Spalletti vuole un difensore che sa costruire
Dietro all'insistenza juventina per Lucumí non c'è soltanto la necessità di aggiungere un altro centrale. Spalletti sta cercando caratteristiche precise, il tecnico vuole aumentare la qualità dell'uscita dal basso e inserire un difensore capace di gestire il pallone con personalità, trovare linee di passaggio e accompagnare la costruzione della manovra. Dopo il 2-1 subito contro l'Inter a Perth, Spalletti ha spiegato chiaramente il concetto:
«Abbiamo dei difensori che sanno fare il loro lavoro. Il problema è che quando abbiamo la palla dobbiamo fare meglio nella costruzione perché abbiamo la necessità di impostarla meglio di come abbiamo fatto in questa partita».
Parole che aiutano a comprendere perché Lucumí sia diventato un obiettivo così importante.
Lucumí prima scelta, Alaba resta sullo sfondo
La Juventus non è comunque senza alternative. Tra i profili valutati rimane David Alaba, disponibile dopo la conclusione della sua esperienza al Real Madrid. L'austriaco garantirebbe esperienza internazionale e soprattutto quelle qualità tecniche ricercate da Spalletti, secondo Gazzetta.

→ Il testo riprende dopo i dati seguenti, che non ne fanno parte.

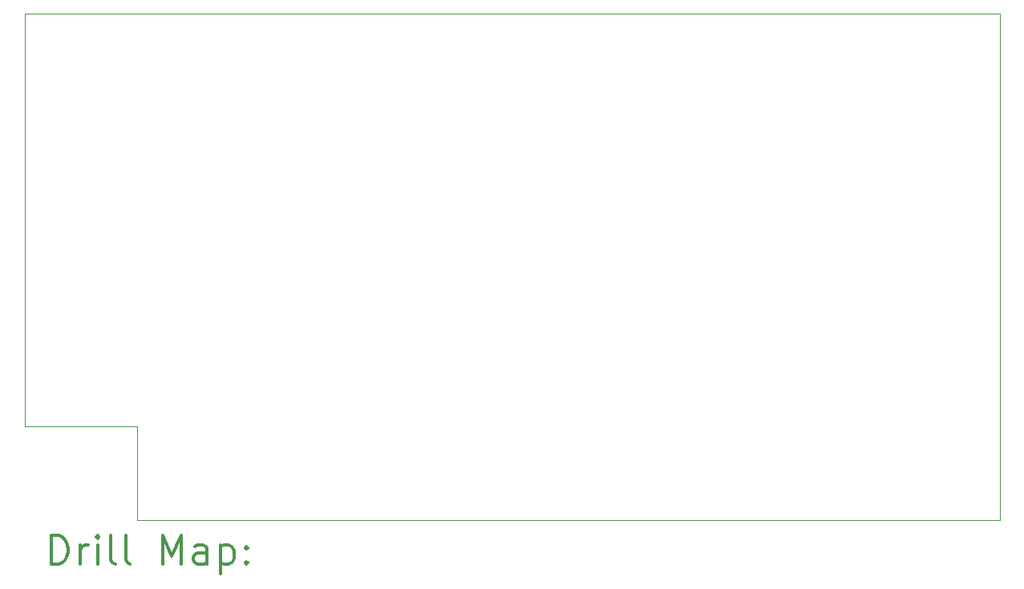
<source format=gbr>
%FSLAX45Y45*%
G04 Gerber Fmt 4.5, Leading zero omitted, Abs format (unit mm)*
G04 Created by KiCad (PCBNEW (5.1.12)-1) date 2022-08-04 09:57:36*
%MOMM*%
%LPD*%
G01*
G04 APERTURE LIST*
%TA.AperFunction,Profile*%
%ADD10C,0.050000*%
%TD*%
%ADD11C,0.200000*%
%ADD12C,0.300000*%
G04 APERTURE END LIST*
D10*
X12556620Y-13870746D02*
X12556620Y-14860746D01*
X12556620Y-13870746D02*
X11368620Y-13870746D01*
X21664620Y-9514746D02*
X21664620Y-14860746D01*
X11368620Y-9514746D02*
X21664620Y-9514746D01*
X11368620Y-13870746D02*
X11368620Y-9514746D01*
X21664620Y-14860746D02*
X12556620Y-14860746D01*
D11*
D12*
X11652548Y-15328960D02*
X11652548Y-15028960D01*
X11723977Y-15028960D01*
X11766834Y-15043246D01*
X11795406Y-15071817D01*
X11809691Y-15100389D01*
X11823977Y-15157532D01*
X11823977Y-15200389D01*
X11809691Y-15257532D01*
X11795406Y-15286103D01*
X11766834Y-15314675D01*
X11723977Y-15328960D01*
X11652548Y-15328960D01*
X11952548Y-15328960D02*
X11952548Y-15128960D01*
X11952548Y-15186103D02*
X11966834Y-15157532D01*
X11981120Y-15143246D01*
X12009691Y-15128960D01*
X12038263Y-15128960D01*
X12138263Y-15328960D02*
X12138263Y-15128960D01*
X12138263Y-15028960D02*
X12123977Y-15043246D01*
X12138263Y-15057532D01*
X12152548Y-15043246D01*
X12138263Y-15028960D01*
X12138263Y-15057532D01*
X12323977Y-15328960D02*
X12295406Y-15314675D01*
X12281120Y-15286103D01*
X12281120Y-15028960D01*
X12481120Y-15328960D02*
X12452548Y-15314675D01*
X12438263Y-15286103D01*
X12438263Y-15028960D01*
X12823977Y-15328960D02*
X12823977Y-15028960D01*
X12923977Y-15243246D01*
X13023977Y-15028960D01*
X13023977Y-15328960D01*
X13295406Y-15328960D02*
X13295406Y-15171817D01*
X13281120Y-15143246D01*
X13252548Y-15128960D01*
X13195406Y-15128960D01*
X13166834Y-15143246D01*
X13295406Y-15314675D02*
X13266834Y-15328960D01*
X13195406Y-15328960D01*
X13166834Y-15314675D01*
X13152548Y-15286103D01*
X13152548Y-15257532D01*
X13166834Y-15228960D01*
X13195406Y-15214675D01*
X13266834Y-15214675D01*
X13295406Y-15200389D01*
X13438263Y-15128960D02*
X13438263Y-15428960D01*
X13438263Y-15143246D02*
X13466834Y-15128960D01*
X13523977Y-15128960D01*
X13552548Y-15143246D01*
X13566834Y-15157532D01*
X13581120Y-15186103D01*
X13581120Y-15271817D01*
X13566834Y-15300389D01*
X13552548Y-15314675D01*
X13523977Y-15328960D01*
X13466834Y-15328960D01*
X13438263Y-15314675D01*
X13709691Y-15300389D02*
X13723977Y-15314675D01*
X13709691Y-15328960D01*
X13695406Y-15314675D01*
X13709691Y-15300389D01*
X13709691Y-15328960D01*
X13709691Y-15143246D02*
X13723977Y-15157532D01*
X13709691Y-15171817D01*
X13695406Y-15157532D01*
X13709691Y-15143246D01*
X13709691Y-15171817D01*
M02*

</source>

Il colombiano conosce già perfettamente la Serie A, è nel pieno della maturità calcistica e soprattutto ha già scelto la Juventus. Adesso spetta ai due club trovare il punto d'incontro.
La fiducia sta aumentando e la possibile carta Cabal può aiutare. La Signora vuole Lucumí subito, il Bologna vuole difendere il valore del proprio giocatore e il difensore continua ad aspettare Torino. Tre posizioni che devono ancora incontrarsi, ma la trattativa è entrata nella fase in cui la volontà del colombiano può diventare determinante.